*Task to carry out*:
Check the material that follows and say how many lines include the string "ankle", giving the number alone.

(Source material)

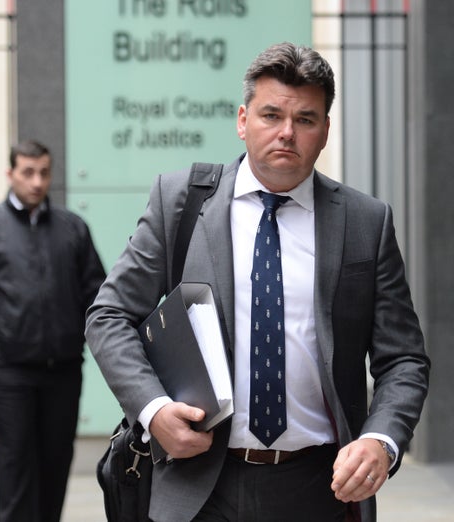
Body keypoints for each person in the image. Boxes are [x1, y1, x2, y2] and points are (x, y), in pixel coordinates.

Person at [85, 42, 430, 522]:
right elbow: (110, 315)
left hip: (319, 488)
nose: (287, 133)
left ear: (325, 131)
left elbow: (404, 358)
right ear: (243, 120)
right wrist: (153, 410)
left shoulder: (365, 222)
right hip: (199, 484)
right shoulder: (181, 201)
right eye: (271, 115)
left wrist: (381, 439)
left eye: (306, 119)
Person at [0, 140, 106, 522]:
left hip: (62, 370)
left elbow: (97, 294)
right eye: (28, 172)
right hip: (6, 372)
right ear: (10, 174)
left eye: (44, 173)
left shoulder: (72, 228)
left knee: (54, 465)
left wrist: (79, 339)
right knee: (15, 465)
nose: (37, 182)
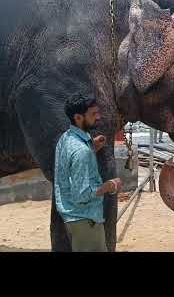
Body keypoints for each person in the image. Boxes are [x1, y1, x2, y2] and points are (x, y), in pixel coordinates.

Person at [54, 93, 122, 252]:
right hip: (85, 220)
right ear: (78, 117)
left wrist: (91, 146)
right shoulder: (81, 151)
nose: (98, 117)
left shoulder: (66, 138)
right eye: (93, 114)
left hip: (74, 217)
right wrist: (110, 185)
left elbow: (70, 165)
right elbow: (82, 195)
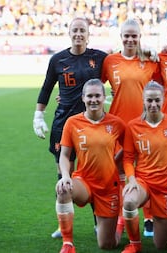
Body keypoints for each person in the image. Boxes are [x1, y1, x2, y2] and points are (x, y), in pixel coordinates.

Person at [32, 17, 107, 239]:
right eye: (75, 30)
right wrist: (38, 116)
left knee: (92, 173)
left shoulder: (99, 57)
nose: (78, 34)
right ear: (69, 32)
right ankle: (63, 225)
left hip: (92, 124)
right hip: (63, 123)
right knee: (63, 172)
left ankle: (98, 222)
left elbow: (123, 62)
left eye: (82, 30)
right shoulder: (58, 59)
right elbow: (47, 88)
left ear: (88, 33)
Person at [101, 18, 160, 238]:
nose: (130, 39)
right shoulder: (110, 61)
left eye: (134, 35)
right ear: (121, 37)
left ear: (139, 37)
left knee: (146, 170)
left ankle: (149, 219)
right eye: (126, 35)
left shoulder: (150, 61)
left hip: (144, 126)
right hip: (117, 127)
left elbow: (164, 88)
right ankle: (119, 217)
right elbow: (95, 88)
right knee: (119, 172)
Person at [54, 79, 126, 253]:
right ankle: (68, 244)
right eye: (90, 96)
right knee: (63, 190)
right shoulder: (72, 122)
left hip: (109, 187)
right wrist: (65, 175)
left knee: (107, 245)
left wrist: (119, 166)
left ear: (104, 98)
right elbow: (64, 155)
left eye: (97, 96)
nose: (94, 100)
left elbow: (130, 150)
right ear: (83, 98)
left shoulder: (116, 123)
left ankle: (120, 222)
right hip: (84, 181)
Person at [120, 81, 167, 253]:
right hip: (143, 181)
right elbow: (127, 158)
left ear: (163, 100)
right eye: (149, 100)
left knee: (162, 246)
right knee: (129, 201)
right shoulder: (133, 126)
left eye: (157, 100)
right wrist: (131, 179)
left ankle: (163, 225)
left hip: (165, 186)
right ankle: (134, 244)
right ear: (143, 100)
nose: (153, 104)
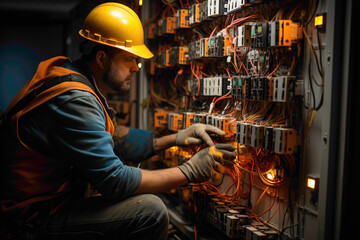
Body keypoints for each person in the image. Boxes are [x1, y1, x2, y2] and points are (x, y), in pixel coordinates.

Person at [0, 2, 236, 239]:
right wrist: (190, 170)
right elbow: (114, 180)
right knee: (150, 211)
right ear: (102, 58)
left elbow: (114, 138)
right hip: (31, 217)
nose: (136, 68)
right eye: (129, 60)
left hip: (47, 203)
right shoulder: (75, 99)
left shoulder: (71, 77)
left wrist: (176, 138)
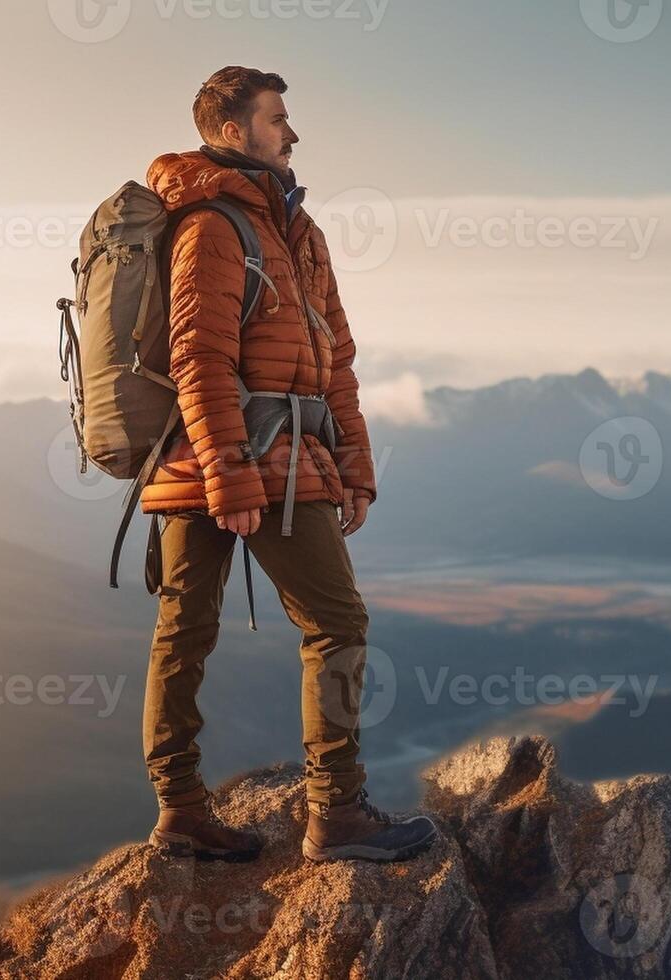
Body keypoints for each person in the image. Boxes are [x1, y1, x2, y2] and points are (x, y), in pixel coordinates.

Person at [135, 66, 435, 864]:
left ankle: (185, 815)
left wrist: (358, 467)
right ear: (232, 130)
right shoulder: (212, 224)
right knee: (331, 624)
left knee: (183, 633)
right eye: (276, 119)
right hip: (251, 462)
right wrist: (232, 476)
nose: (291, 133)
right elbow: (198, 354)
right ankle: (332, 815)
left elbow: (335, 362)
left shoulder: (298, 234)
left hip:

(End Source material)

*Exercise answer*:
10